No cenário das eleições, o pré-candidato Flávio Bolsonaro se manifestou a favor da implementação do marco temporal para as demarcações de terras indígenas. Durante seu discurso, defendeu que as comunidades tradicionais devem ter autonomia para decidir sobre a utilização de seus territórios, incluindo atividades como criação de gado e exploração de recursos minerais.
Bolsonaro afirmou que, caso seja eleito, sua administração irá ‘respeitar os indígenas’ e garantir que eles tenham a liberdade de decidir ‘o que é melhor para suas terras’. O pré-candidato destacou a importância da autonomia das comunidades indígenas, dizendo que, se elas optarem por plantar, criar gado ou desenvolver empreendimentos turísticos, devem ter a palavra final nessas decisões.
— Os indígenas precisam tomar as rédeas do seu futuro — declarou. — Se desejam plantar, criar gado, explorar minérios ou implementar algum projeto turístico, são eles que devem decidir. O que não pode mais é um juiz determinar o que será o futuro deles. Eles devem ser os protagonistas de suas histórias e colher os frutos disso, como já fazem alguns povos indígenas em outras regiões — acrescentou, enfatizando a necessidade de empoderamento econômico das comunidades.

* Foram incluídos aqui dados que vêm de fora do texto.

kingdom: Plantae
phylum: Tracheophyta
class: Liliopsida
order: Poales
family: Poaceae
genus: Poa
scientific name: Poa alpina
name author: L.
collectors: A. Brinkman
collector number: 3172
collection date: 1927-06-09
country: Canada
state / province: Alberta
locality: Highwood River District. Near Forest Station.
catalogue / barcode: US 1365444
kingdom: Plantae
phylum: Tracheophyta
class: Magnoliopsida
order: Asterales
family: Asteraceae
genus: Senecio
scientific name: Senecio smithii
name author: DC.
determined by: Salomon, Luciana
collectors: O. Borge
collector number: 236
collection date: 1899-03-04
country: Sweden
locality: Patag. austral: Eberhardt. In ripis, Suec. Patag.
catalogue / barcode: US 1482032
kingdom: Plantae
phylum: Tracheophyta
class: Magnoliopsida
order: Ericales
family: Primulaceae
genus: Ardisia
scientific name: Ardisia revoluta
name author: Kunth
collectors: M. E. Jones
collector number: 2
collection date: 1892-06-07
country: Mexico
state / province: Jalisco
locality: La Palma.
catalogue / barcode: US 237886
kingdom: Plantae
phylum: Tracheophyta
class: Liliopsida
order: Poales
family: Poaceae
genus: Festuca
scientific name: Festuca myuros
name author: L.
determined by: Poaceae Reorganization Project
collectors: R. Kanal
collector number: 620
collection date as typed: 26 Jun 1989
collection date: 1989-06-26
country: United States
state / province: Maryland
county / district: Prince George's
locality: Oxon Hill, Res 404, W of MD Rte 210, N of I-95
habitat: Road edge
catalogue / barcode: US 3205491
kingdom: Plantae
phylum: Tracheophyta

Esse posicionamento de Bolsonaro ocorre em um contexto onde muitos líderes indígenas veem a reeleição de Lula como uma questão crucial para a continuidade dos direitos e da proteção das terras. Para os dirigentes indígenas, a proteção dos territórios é fundamental não apenas para a preservação cultural, mas também para a luta por justiça social e ambiental.
Como um especialista que preferiu não se identificar comentou, ‘a autonomia dos povos indígenas é uma questão de direitos humanos, que deve ser respeitada e protegida, independente da ideologia política em voga’. Com a polarização política crescente, as próximas eleições prometem ser um verdadeiro teste para os direitos indígenas e o futuro das políticas ambientais no Brasil.